------ Supplied material ------

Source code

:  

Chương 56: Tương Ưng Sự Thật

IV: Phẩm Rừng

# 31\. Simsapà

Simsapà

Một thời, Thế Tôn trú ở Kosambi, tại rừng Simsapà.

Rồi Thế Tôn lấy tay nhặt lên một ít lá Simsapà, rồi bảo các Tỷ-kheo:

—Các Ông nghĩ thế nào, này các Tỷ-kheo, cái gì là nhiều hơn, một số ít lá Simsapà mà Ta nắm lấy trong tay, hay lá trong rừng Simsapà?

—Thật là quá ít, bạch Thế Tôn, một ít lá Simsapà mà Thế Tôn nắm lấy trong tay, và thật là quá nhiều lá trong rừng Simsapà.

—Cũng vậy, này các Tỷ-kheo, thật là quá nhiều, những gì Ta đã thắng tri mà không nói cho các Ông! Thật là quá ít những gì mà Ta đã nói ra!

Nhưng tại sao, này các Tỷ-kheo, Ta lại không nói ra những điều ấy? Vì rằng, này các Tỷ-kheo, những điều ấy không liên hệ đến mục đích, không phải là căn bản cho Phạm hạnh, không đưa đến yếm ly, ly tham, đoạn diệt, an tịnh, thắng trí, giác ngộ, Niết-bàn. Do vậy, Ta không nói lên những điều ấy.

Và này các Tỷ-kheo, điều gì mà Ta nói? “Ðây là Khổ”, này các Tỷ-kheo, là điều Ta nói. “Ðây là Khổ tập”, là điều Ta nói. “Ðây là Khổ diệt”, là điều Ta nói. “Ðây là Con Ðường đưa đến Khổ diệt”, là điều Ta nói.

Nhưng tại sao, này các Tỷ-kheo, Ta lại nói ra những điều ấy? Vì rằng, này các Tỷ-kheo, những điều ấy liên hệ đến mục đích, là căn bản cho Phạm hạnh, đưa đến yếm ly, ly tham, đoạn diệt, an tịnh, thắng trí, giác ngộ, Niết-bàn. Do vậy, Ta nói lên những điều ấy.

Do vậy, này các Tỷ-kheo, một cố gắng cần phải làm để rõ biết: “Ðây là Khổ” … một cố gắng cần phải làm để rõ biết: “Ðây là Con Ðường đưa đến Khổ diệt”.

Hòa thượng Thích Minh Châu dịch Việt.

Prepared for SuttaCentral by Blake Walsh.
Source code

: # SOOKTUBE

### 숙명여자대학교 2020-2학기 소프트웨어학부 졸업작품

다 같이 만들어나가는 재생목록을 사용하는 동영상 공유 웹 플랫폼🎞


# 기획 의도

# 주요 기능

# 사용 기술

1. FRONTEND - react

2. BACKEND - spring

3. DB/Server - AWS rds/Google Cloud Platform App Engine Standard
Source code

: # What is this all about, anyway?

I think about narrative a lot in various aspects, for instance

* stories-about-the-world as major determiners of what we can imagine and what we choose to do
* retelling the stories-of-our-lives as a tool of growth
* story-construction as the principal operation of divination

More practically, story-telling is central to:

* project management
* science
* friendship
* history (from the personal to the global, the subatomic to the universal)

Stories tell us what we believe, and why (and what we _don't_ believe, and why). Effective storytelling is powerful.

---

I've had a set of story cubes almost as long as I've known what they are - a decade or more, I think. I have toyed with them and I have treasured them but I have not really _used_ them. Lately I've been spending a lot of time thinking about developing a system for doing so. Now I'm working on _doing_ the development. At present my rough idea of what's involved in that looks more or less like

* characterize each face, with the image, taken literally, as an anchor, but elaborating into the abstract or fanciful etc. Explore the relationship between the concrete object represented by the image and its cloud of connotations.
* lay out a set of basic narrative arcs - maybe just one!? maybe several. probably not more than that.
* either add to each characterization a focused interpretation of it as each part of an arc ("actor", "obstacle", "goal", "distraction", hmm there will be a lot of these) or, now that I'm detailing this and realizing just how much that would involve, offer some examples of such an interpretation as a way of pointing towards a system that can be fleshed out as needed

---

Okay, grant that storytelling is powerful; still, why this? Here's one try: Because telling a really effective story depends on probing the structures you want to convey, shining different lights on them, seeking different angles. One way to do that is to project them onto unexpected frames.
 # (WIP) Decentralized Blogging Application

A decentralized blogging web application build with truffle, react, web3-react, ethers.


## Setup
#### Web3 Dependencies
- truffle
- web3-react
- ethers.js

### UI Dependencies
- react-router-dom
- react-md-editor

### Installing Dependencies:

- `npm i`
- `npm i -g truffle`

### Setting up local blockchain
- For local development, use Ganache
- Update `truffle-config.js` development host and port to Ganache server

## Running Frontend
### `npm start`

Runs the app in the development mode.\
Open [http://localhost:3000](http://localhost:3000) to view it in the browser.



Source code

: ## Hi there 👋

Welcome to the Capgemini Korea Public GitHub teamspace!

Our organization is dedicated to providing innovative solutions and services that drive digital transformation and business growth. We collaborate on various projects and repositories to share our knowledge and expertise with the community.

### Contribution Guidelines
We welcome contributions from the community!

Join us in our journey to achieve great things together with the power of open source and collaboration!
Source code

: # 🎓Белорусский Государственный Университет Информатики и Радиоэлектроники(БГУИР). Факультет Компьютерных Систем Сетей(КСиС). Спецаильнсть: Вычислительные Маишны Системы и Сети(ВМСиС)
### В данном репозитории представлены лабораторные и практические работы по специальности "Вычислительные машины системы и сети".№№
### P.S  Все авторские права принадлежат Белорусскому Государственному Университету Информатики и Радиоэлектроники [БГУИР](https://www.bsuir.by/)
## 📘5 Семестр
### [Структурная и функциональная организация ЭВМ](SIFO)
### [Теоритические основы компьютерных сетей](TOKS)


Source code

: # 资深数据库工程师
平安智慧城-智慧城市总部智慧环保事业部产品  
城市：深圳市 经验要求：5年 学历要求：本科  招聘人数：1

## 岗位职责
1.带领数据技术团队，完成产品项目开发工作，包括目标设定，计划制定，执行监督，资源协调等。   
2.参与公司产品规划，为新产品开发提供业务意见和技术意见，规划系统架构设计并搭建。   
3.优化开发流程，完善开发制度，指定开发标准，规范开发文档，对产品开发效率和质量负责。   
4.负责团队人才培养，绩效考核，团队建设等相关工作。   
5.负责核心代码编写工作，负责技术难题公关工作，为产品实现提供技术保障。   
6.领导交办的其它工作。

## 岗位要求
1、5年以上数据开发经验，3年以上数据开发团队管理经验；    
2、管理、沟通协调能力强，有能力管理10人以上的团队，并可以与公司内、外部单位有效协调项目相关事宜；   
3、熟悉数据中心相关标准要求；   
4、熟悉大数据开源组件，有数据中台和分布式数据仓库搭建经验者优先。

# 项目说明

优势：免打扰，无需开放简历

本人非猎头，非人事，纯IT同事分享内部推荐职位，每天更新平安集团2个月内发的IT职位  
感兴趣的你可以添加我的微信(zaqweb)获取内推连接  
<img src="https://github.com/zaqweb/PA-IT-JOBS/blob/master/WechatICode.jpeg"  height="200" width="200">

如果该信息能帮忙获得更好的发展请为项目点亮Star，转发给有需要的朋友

------

● To-do item:
Retype the lines from the one containing "2.参与公司产品规划，为新产" to the last line above. Change nothing and include no others.

● Solution for this problem:
2.参与公司产品规划，为新产品开发提供业务意见和技术意见，规划系统架构设计并搭建。   
3.优化开发流程，完善开发制度，指定开发标准，规范开发文档，对产品开发效率和质量负责。   
4.负责团队人才培养，绩效考核，团队建设等相关工作。   
5.负责核心代码编写工作，负责技术难题公关工作，为产品实现提供技术保障。   
6.领导交办的其它工作。

## 岗位要求
1、5年以上数据开发经验，3年以上数据开发团队管理经验；    
2、管理、沟通协调能力强，有能力管理10人以上的团队，并可以与公司内、外部单位有效协调项目相关事宜；   
3、熟悉数据中心相关标准要求；   
4、熟悉大数据开源组件，有数据中台和分布式数据仓库搭建经验者优先。

# 项目说明

优势：免打扰，无需开放简历

本人非猎头，非人事，纯IT同事分享内部推荐职位，每天更新平安集团2个月内发的IT职位  
感兴趣的你可以添加我的微信(zaqweb)获取内推连接  
<img src="https://github.com/zaqweb/PA-IT-JOBS/blob/master/WechatICode.jpeg"  height="200" width="200">

如果该信息能帮忙获得更好的发展请为项目点亮Star，转发给有需要的朋友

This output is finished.